The UK 10-year gilt yield climbed to 1.30 percent mark for the first time in two weeks, which we expect to stay ahead of the referendum outcome.
Also, the Gilt/Bund yield spread has widened to nearly 125 basis points resistance, where we similarly think it should pause. After all, despite market confidence in a Remain vote, we would highlight that polls show the outcome is too close to call.
The yield on the benchmark 10-year gilts rose 2 basis points to 1.308 percent and the yield on super-long 40-year bond climbed 1-1/2 basis points to 1.944 percent by 09:30 GMT.
Two opinion polls on Monday showed that the “Remain” camp has recovered some ground in Britain’s European Union referendum debate.
According to the NatCen poll results on the United Kingdom referendum campaign, 53 percent would vote to 'Remain' in the European Union, while, 47 percent would vote to 'Leave'. Similarly, the ORB/Daily Telegraph poll results on the United Kingdom referendum campaign, 53 percent would vote to 'Remain' in the European Union, while, 46 percent would vote to 'Leave'.
On the other hand, a new UK poll by Survation for IG group shows 45 percent favour remaining in the EU vs 44 percent for remaining. This slim +1 percent pro-EU balance is down from 3 percent in the organisation's last survey published on Monday.
The implied probability of a 'Remain' vote in Thursday's EU referendum in the UK has softened a shade to 77 percent according to the latest Betfair odds, down from Monday's recent high at 78 percent.
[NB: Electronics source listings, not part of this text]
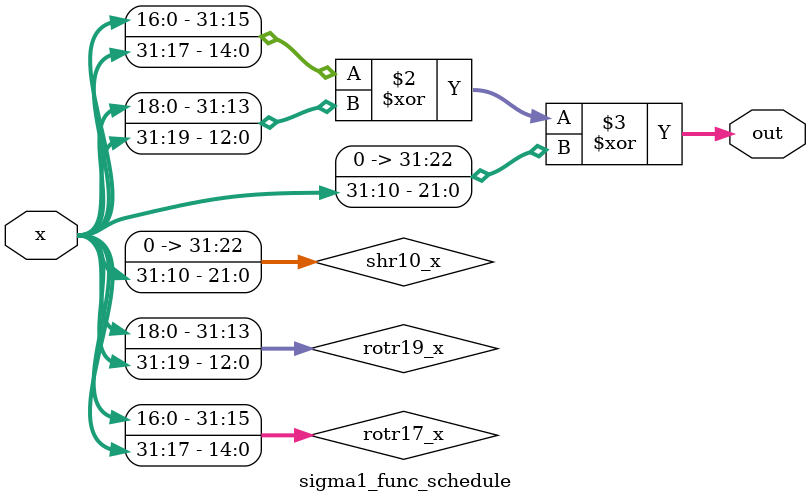
<source format=v>

module adder_32bit (
    // --- Đầu vào ---
    input wire [31:0] a,     // Số thứ nhất mày muốn cộng (32 bit)
    input wire [31:0] b,     // Số thứ hai mày muốn cộng (32 bit)

    // --- Đầu ra ---
    output wire [31:0] sum    
);
    assign sum = a + b;

endmodule // Kết thúc module adder_32bit



module ch_func (
    input wire [31:0] x,
    input wire [31:0] y,
    input wire [31:0] z,
    output wire [31:0] out
);

    assign out = (x & y) ^ (~x & z);

endmodule




module maj_func (
    input wire [31:0] x,
    input wire [31:0] y,
    input wire [31:0] z,
    output wire [31:0] out
);

    assign out = (x & y) ^ (x & z) ^ (y & z);

endmodule


module sigma0_func_compression (
    input wire [31:0] x,
    output wire [31:0] out
);

    wire [31:0] rotr2_x;
    wire [31:0] rotr13_x;
    wire [31:0] rotr22_x;

    assign rotr2_x  = {x[1:0], x[31:2]};
	 
    assign rotr13_x = {x[12:0], x[31:13]};
	 
    assign rotr22_x = {x[21:0], x[31:22]};

   
    assign out = rotr2_x ^ rotr13_x ^ rotr22_x;

endmodule


module sigma1_func_compression (
    input wire [31:0] x,
    output wire [31:0] out
);

    wire [31:0] rotr6_x;
    wire [31:0] rotr11_x;
    wire [31:0] rotr25_x;

    assign rotr6_x  = {x[5:0], x[31:6]};
  
    assign rotr11_x = {x[10:0], x[31:11]};
    
    assign rotr25_x = {x[24:0], x[31:25]};


    assign out = rotr6_x ^ rotr11_x ^ rotr25_x;

endmodule



module sigma0_func_schedule (
    input wire [31:0] x, 
    output wire [31:0] out
);
 
    wire [31:0] rotr7_x;   
    wire [31:0] rotr18_x; 
    wire [31:0] shr3_x;   

    assign rotr7_x  = {x[6:0], x[31:7]};
    assign rotr18_x = {x[17:0], x[31:18]};
    assign shr3_x   = x >> 3;

    assign out = rotr7_x ^ rotr18_x ^ shr3_x;

endmodule



module sigma1_func_schedule (
    input wire [31:0] x,   
    output wire [31:0] out  
);

    wire [31:0] rotr17_x; 
    wire [31:0] rotr19_x; 
    wire [31:0] shr10_x;  

    assign rotr17_x = {x[16:0], x[31:17]};
    assign rotr19_x = {x[18:0], x[31:19]};
    assign shr10_x  = x >> 10;

    assign out = rotr17_x ^ rotr19_x ^ shr10_x;

endmodule
</source>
Interestingly, the EU Financial services commissioner Jonathan Hill, speaking in German newspaper Handelsblatt, said that a 'Brexit' could force banks and investment funds to shift their activities and jobs to Frankfurt and Paris.
Whilst this is likely to be the case, we would also add that the Commissioner's appointment would probably also be under threat, once article 50 is invoked, should the UK electorate opt to leave the EU. So it is probably also in his interests that the UK stays in. We remain with the view that the outcome would be 'Bremain' even if only by a slender margin.
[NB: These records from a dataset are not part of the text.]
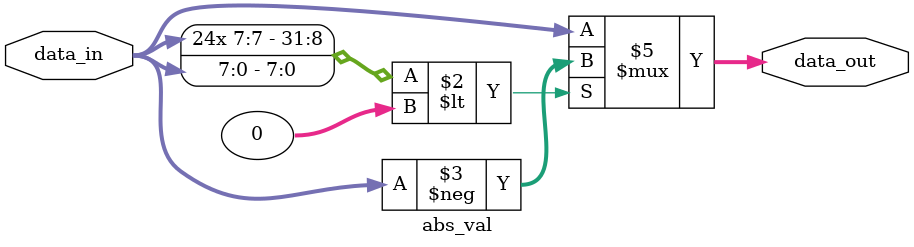
<source format=sv>
module abs_val (
data_in, 
data_out

);

input logic [7:0] data_in;
output logic [7:0] data_out;


always_comb begin

if ($signed(data_in)<0)
data_out = -$signed(data_in);

else

data_out = data_in;

end



endmodule 
</source>
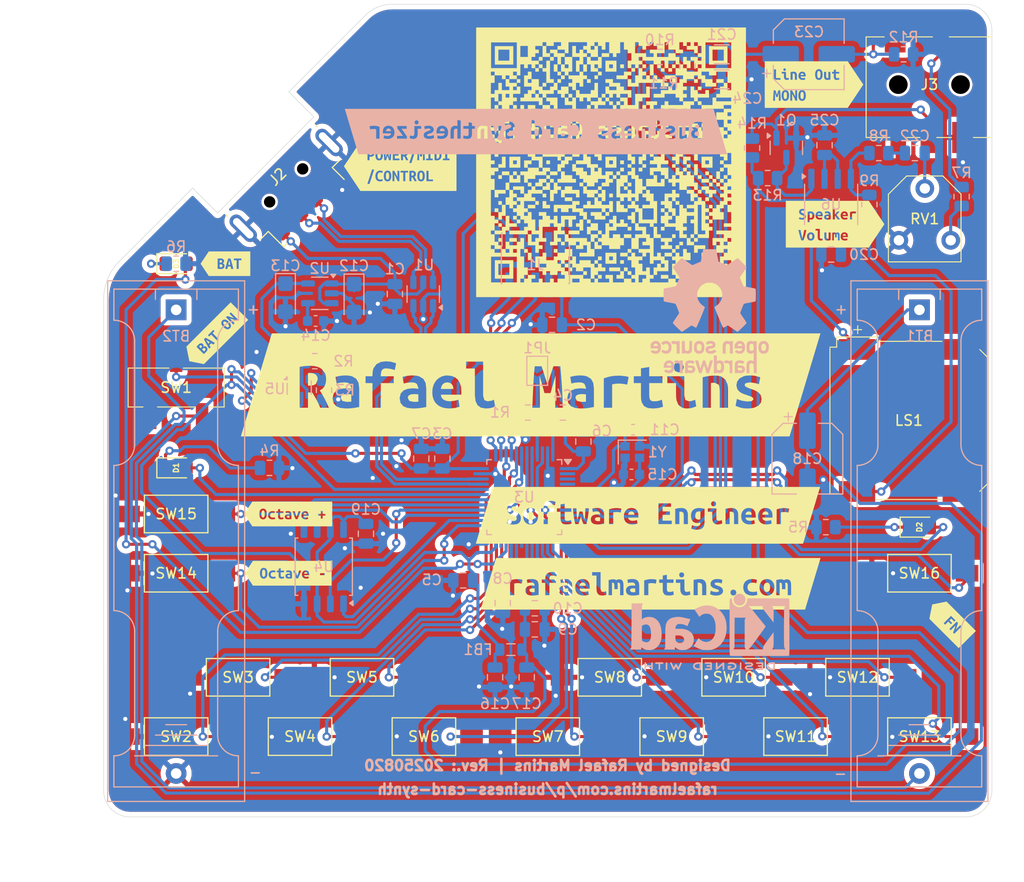
<source format=kicad_pcb>
(kicad_pcb
	(version 20241229)
	(generator "pcbnew")
	(generator_version "9.0")
	(general
		(thickness 1.6)
		(legacy_teardrops no)
	)
	(paper "A4")
	(title_block
		(title "business-card-synth")
		(date "2025-08-20")
		(rev "20250820")
		(comment 3 "Released under CERN Open Hardware Licence Version 2 - Strongly Reciprocal")
		(comment 4 "Designed by: Rafael G. Martins")
	)
	(layers
		(0 "F.Cu" signal)
		(2 "B.Cu" signal)
		(9 "F.Adhes" user "F.Adhesive")
		(11 "B.Adhes" user "B.Adhesive")
		(13 "F.Paste" user)
		(15 "B.Paste" user)
		(5 "F.SilkS" user "F.Silkscreen")
		(7 "B.SilkS" user "B.Silkscreen")
		(1 "F.Mask" user)
		(3 "B.Mask" user)
		(17 "Dwgs.User" user "User.Drawings")
		(19 "Cmts.User" user "User.Comments")
		(21 "Eco1.User" user "User.Eco1")
		(23 "Eco2.User" user "User.Eco2")
		(25 "Edge.Cuts" user)
		(27 "Margin" user)
		(31 "F.CrtYd" user "F.Courtyard")
		(29 "B.CrtYd" user "B.Courtyard")
		(35 "F.Fab" user)
		(33 "B.Fab" user)
		(39 "User.1" user)
		(41 "User.2" user)
		(43 "User.3" user)
		(45 "User.4" user)
	)
	(setup
		(stackup
			(layer "F.SilkS"
				(type "Top Silk Screen")
			)
			(layer "F.Paste"
				(type "Top Solder Paste")
			)
			(layer "F.Mask"
				(type "Top Solder Mask")
				(color "Black")
				(thickness 0.01)
			)
			(layer "F.Cu"
				(type "copper")
				(thickness 0.035)
			)
			(layer "dielectric 1"
				(type "core")
				(thickness 1.51)
				(material "FR4")
				(epsilon_r 4.5)
				(loss_tangent 0.02)
			)
			(layer "B.Cu"
				(type "copper")
				(thickness 0.035)
			)
			(layer "B.Mask"
				(type "Bottom Solder Mask")
				(color "Black")
				(thickness 0.01)
			)
			(layer "B.Paste"
				(type "Bottom Solder Paste")
			)
			(layer "B.SilkS"
				(type "Bottom Silk Screen")
			)
			(copper_finish "None")
			(dielectric_constraints no)
		)
		(pad_to_mask_clearance 0)
		(allow_soldermask_bridges_in_footprints no)
		(tenting front back)
		(pcbplotparams
			(layerselection 0x00000000_00000000_55555555_5755f5ff)
			(plot_on_all_layers_selection 0x00000000_00000000_00000000_00000000)
			(disableapertmacros no)
			(usegerberextensions yes)
			(usegerberattributes no)
			(usegerberadvancedattributes no)
			(creategerberjobfile no)
			(dashed_line_dash_ratio 12.000000)
			(dashed_line_gap_ratio 3.000000)
			(svgprecision 4)
			(plotframeref no)
			(mode 1)
			(useauxorigin no)
			(hpglpennumber 1)
			(hpglpenspeed 20)
			(hpglpendiameter 15.000000)
			(pdf_front_fp_property_popups yes)
			(pdf_back_fp_property_popups yes)
			(pdf_metadata yes)
			(pdf_single_document no)
			(dxfpolygonmode yes)
			(dxfimperialunits yes)
			(dxfusepcbnewfont yes)
			(psnegative no)
			(psa4output no)
			(plot_black_and_white yes)
			(sketchpadsonfab no)
			(plotpadnumbers no)
			(hidednponfab no)
			(sketchdnponfab yes)
			(crossoutdnponfab yes)
			(subtractmaskfromsilk yes)
			(outputformat 1)
			(mirror no)
			(drillshape 0)
			(scaleselection 1)
			(outputdirectory "gerber/")
		)
	)
	(net 0 "")
	(net 1 "Net-(BT1--)")
	(net 2 "Net-(BT1-+)")
	(net 3 "GND")
	(net 4 "VBUS")
	(net 5 "+3V_USB")
	(net 6 "+3V0")
	(net 7 "+3VA")
	(net 8 "+3V_BAT")
	(net 9 "Net-(U3-PF0)")
	(net 10 "Net-(U3-PF1)")
	(net 11 "NRST")
	(net 12 "OPAMP1_INP")
	(net 13 "Net-(C22-Pad1)")
	(net 14 "OPAMP1_OUT")
	(net 15 "Net-(C22-Pad2)")
	(net 16 "Net-(C21-Pad2)")
	(net 17 "LINE_OUT")
	(net 18 "Net-(U6-+)")
	(net 19 "Net-(D1-K)")
	(net 20 "Net-(D2-K)")
	(net 21 "/USB_CONN_D+")
	(net 22 "/USB_CONN_D-")
	(net 23 "SPEAKER_SHDN")
	(net 24 "SPEAKER_IN")
	(net 25 "unconnected-(J1-KEY-Pad7)")
	(net 26 "DAC1_OUT1")
	(net 27 "unconnected-(J1-NC{slash}TDI-Pad8)")
	(net 28 "KBD_01")
	(net 29 "KBD_02")
	(net 30 "KBD_03")
	(net 31 "KBD_04")
	(net 32 "KBD_05")
	(net 33 "KBD_06")
	(net 34 "KBD_07")
	(net 35 "KBD_08")
	(net 36 "KBD_09")
	(net 37 "KBD_10")
	(net 38 "KBD_11")
	(net 39 "KBD_12")
	(net 40 "USB_D-")
	(net 41 "USB_D+")
	(net 42 "SPI_CS")
	(net 43 "SPI_MOSI")
	(net 44 "SPI_MISO")
	(net 45 "SPI_SCK")
	(net 46 "Net-(U5-PR1)")
	(net 47 "SWO")
	(net 48 "CLK")
	(net 49 "Net-(R7-Pad2)")
	(net 50 "Net-(U6--)")
	(net 51 "DIO")
	(net 52 "SPEAKER_SHDN_CONN")
	(net 53 "FUNCTION")
	(net 54 "OCTAVE")
	(net 55 "Net-(D3-K)")
	(net 56 "OCTAVE+")
	(net 57 "OCTAVE-")
	(net 58 "unconnected-(SW1-A-Pad1)")
	(net 59 "unconnected-(U3-PC14-Pad3)")
	(net 60 "Net-(JP1-B)")
	(net 61 "unconnected-(U3-PC13-Pad2)")
	(net 62 "unconnected-(U3-PC15-Pad4)")
	(net 63 "BAT_ON")
	(net 64 "STATUS")
	(net 65 "PWR_STATUS")
	(net 66 "Net-(LS1-Pad1)")
	(net 67 "Net-(LS1-Pad2)")
	(net 68 "Net-(U2-BP)")
	(footprint "business-card-synth:SW_SPST_FSMSM" (layer "F.Cu") (at 157.099 127.635))
	(footprint "kibuzzard-687FF431" (layer "F.Cu") (at 113.03 89.027 45))
	(footprint "kibuzzard-687D9D5C" (layer "F.Cu") (at 143.51 93.726))
	(footprint "business-card-synth:SW_SPST_FSMSM" (layer "F.Cu") (at 109.347 106.172))
	(footprint "business-card-synth:SW_SPST_FSMSM" (layer "F.Cu") (at 180.975 127.635))
	(footprint "kibuzzard-68A13B7B" (layer "F.Cu") (at 155.067 112.903))
	(footprint "business-card-synth:Potentiometer_Bourns_3306F_Horizontal" (layer "F.Cu") (at 178.993 79.784))
	(footprint "business-card-synth:Speaker_SameSky_CMS-151504-SMT-TR" (layer "F.Cu") (at 179.959 97.155 -90))
	(footprint "business-card-synth:qrcode" (layer "F.Cu") (at 151.257 72.263))
	(footprint "business-card-synth:SW_SPST_FSMSM"
		(layer "F.Cu")
... [1159987 chars truncated]
</source>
Lastly, oil prices rose in early Asian trading on Wednesday, with U.S. crude joining Brent above $50 a barrel after data from the American Petroleum Institute (API) showed a larger than expected draw on stocks. U.S. crude inventories fell by 5.2 million barrels for the week ended June 17, the API said. The trade group's figures were triple the draw of 1.7 million barrels forecast by analysts in a Reuters poll. The International benchmark Brent futures rose 0.71 percent to $50.98 and West Texas Intermediate (WTI) climbed 0.82 percent to $50.26 by 09:00 GMT.
Meanwhile, the FTSE 100 trading up 0.17 percent at 6,237 by 09:30 GMT.